High-speed rail between Toronto and Montreal might sound like a dream to most Canadians. But turns out, it was once a reality.
Today, a ride on Canada’s VIA Rail will get you between the cities in about five hours, about as long as it would take you to drive. In 1968 however, the Canadian National Railway Company developed “Turbo,” a train that could go as fast as 170 mph but, because it used pre-existing railroads, typically reached about 95 mph (Amtrak’s Acela, in comparison, can go as fast as 150 mph, but averages about 80 mph).
The result was a four-hour trip, an impressive first step to truly high-speed service. With infrastructure improvements, planners hoped to eventually shrink the trip to two and a half hours. But while Turbo generated buzz, it didn’t capture the hearts of passengers or politicians.
A late 1960s promotional video for the Turbo. The top and average speed estimates announced in the video are lower than the train’s actual speed capabiThe Turbo was originally planned to debut in time for Expo ’67, held in Montreal. While it was not complete in time for the event, it hit the tracks a year later. Off to an ominous start, it collided with a meat truck in Kingston during a demonstration run. As Monte Paulsen wrote in the Walrus in 2009, “The hapless meat man survived. Canada’s efforts to develop modern passenger rail service did not.”
Turbo continued to run until 1982, originally surviving the transfer of passenger service from CN to VIA Rail in 1978 only to eventually be replaced by traditional diesel-electric locomotives. Turbo’s ride time was never as short as hoped, continuing to share rail with freight trains. The aforementioned accident in Kingston and technical issues that led to a temporary shutdown in 1969 didn’t help. Even today, feasibility studies continue to suggest a high speed rail link between the two cities could be successful but there’s little momentum to build it.

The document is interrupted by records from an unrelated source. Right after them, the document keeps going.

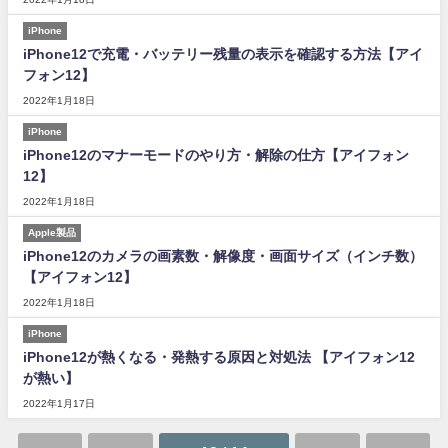
iPhone
iPhone12で充電・バッテリー残量の表示を確認する方法【アイ
フォン12】
2022年1月18日
iPhone
iPhone12のマナーモードのやり方・解除の仕方【アイフォン
12】
2022年1月18日
Apple製品
iPhone12のカメラの画素数・解像度・画面サイズ（インチ数）
【アイフォン12】
2022年1月18日
iPhone
iPhone12が熱くなる・発熱する原因と対処法 【アイフォン12
が熱い】
2022年1月17日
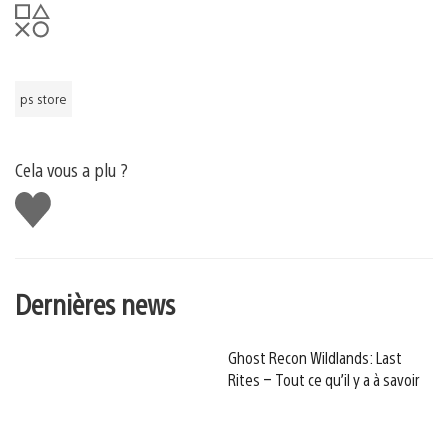
ps store
Cela vous a plu ?
J'aime
Dernières news
Ghost Recon Wildlands: Last
Rites – Tout ce qu’il y a à savoir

The Turbo cars have all been destroyed, none even left to serve as a source of nostalgia inside a museum. Thanks to the internet though, below is a 24-minute video from 1970 promoting the new service.
Pan-Am inspired hostesses, clunky microwave ovens, and psychedelic nightclub scenes aside, the video demonstrates a progressive vision of high speed rail as essential to the megacities of the future, a vision that has seemingly dissolved 40 years later. Unaware of the country’s eventual lack of interest in better rail transit, the video’s narrator excitedly states:
Turbo is a positive expression of this fast-paced era; a symbol of man’s ability to employ creative technology to serve the needs of a mobile society. The Toronto-Montreal corridior experiment could be the basis for a new level of service between other close yet heavily populated areas.
Turbo itself is considered a first step, not a final solution. Tomorrow could be wheels will be the next to go and passengers will travel on a cushion of air. Whatever the answer is, Turbo is helping to bring it closer.